Dans la même rubrique
Responding to Emerging Dissensus: Supranational Instruments & Norms of European Liberal Democracy
RED-SPINEL is a 36-month long, 3.2 million euro, interdisciplinary, international and intersectoral project involving seven higher education institutions: Université libre de Bruxelles, Libera Università Internazionale degli Studi Sociali Guido Carli, Universiteit van Amsterdam, Universitatea Babeș-Bolyai, HEC Paris, Uniwersytet Mikołaja Kopernika w Toruniu and the University of Warwick. They are joined in the consortium by four non-academic partners: Peace Action, Training and Research Institute in Romania, Milieu Consulting, Magyar Helsinki Bizottság / Hungarian Helsinki Committee and Stichting Nederlands Instituut voor Internationale Betrekkingen Clingendael across eight European countries.
The project obtained an outstanding 14/15 evaluation score and was praised for its ambitious theoretical and innovative aims as well as for the quality of the consortium membership and the research agenda that it establishes.
RED-SPINEL, submitted in the call HORIZON-CL2-2021-DEMOCRACY-01-01, is the second project obtained this year by the IEE-ULB, recently selected as Jean Monnet Centre of Excellence, with the project EUqualis.
Unpacking dissensus around liberal democracy
RED-SPINEL analyses the changing nature of dissensus surrounding liberal democracy and its implications for EU supranational policy instruments. It will unpack the inter-connected drivers of contemporary dissensus surrounding liberal democracy.
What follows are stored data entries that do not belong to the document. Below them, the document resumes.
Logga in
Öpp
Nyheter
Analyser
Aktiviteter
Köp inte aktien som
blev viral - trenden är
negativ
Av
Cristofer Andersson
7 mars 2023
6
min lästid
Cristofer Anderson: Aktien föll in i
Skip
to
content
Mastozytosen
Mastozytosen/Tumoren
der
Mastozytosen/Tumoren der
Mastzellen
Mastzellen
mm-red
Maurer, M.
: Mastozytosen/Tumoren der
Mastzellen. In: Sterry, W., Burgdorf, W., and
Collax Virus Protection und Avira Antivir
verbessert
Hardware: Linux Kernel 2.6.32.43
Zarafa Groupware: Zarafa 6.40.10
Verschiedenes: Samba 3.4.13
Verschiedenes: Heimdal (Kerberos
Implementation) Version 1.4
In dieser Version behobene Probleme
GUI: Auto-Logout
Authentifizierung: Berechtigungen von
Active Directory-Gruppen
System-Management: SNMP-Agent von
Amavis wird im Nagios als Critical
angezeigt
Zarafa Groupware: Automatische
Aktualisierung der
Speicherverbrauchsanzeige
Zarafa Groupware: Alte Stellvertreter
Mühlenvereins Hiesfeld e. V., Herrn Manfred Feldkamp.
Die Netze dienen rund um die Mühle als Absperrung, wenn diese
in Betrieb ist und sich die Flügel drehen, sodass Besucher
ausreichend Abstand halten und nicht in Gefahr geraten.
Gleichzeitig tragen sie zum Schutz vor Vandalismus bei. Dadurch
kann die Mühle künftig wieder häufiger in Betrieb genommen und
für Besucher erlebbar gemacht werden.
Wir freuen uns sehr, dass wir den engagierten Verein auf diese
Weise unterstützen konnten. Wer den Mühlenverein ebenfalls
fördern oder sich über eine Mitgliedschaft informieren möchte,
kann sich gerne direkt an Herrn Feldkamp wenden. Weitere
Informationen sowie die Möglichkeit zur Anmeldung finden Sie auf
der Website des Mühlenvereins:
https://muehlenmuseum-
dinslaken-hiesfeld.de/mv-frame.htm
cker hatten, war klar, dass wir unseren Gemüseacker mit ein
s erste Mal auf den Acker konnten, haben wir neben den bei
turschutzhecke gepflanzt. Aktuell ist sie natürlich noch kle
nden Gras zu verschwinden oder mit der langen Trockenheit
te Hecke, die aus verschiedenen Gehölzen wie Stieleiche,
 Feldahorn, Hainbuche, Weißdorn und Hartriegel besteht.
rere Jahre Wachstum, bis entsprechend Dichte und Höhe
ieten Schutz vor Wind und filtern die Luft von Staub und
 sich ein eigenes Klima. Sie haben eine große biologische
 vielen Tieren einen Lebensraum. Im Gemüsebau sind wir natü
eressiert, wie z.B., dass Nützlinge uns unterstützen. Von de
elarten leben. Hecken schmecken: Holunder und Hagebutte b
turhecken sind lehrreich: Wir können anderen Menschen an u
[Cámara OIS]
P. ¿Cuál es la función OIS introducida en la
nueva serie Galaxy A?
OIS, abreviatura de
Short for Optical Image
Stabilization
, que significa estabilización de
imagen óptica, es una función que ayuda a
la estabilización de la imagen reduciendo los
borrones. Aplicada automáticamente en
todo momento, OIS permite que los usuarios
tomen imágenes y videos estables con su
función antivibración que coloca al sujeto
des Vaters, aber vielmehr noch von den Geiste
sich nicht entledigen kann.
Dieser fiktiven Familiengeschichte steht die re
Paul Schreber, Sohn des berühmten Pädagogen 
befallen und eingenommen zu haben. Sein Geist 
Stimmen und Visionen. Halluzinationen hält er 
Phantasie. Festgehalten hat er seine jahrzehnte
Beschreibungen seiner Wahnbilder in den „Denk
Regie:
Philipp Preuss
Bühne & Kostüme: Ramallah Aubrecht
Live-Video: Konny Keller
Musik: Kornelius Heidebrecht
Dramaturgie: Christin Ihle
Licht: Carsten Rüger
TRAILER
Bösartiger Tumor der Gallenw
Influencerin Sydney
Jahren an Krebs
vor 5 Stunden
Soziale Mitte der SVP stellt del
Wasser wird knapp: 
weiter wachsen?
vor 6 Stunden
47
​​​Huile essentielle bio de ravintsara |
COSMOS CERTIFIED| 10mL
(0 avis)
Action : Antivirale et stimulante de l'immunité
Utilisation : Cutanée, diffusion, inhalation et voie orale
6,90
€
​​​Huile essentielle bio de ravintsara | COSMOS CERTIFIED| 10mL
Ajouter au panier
Its concept-building effort centred on the notion of ‘dissensus’ will explore how contemporary dissensus surrounding liberal democracy differs from previous debates and which more fundamental questions it raises about future democratic practices and the rule of law.
RED-SPINEL will provide a typology of said dissensus, map the principal actors of the dissensus in Europe and unpack its two underlying drivers – i.e., heightened internal contestation over liberal democracy and external competition from alternative illiberal models.
Empirically, RED-SPINEL will focus on the key policy instruments and legal mechanisms shaping the EU’s efforts in support of democracy and the rule of law. The studied instruments include the EU rule of law toolbox, the neighbourhood and accession instruments, the European semester, fundamental rights and judicial instruments, as well as citizen participation platforms.
Furthermore, through a series of stakeholder events, RED-SPINEL will flesh out the implications of its findings for public policy stakeholders (i.e. legal professionals, policymakers, European youth) as well as EU instruments aimed at responding to said dissensus.
The project will develop a range of scientifically informed policy recommendations and capacity-building efforts able to foster innovative democratic practices able to respond to the present-day dissensus.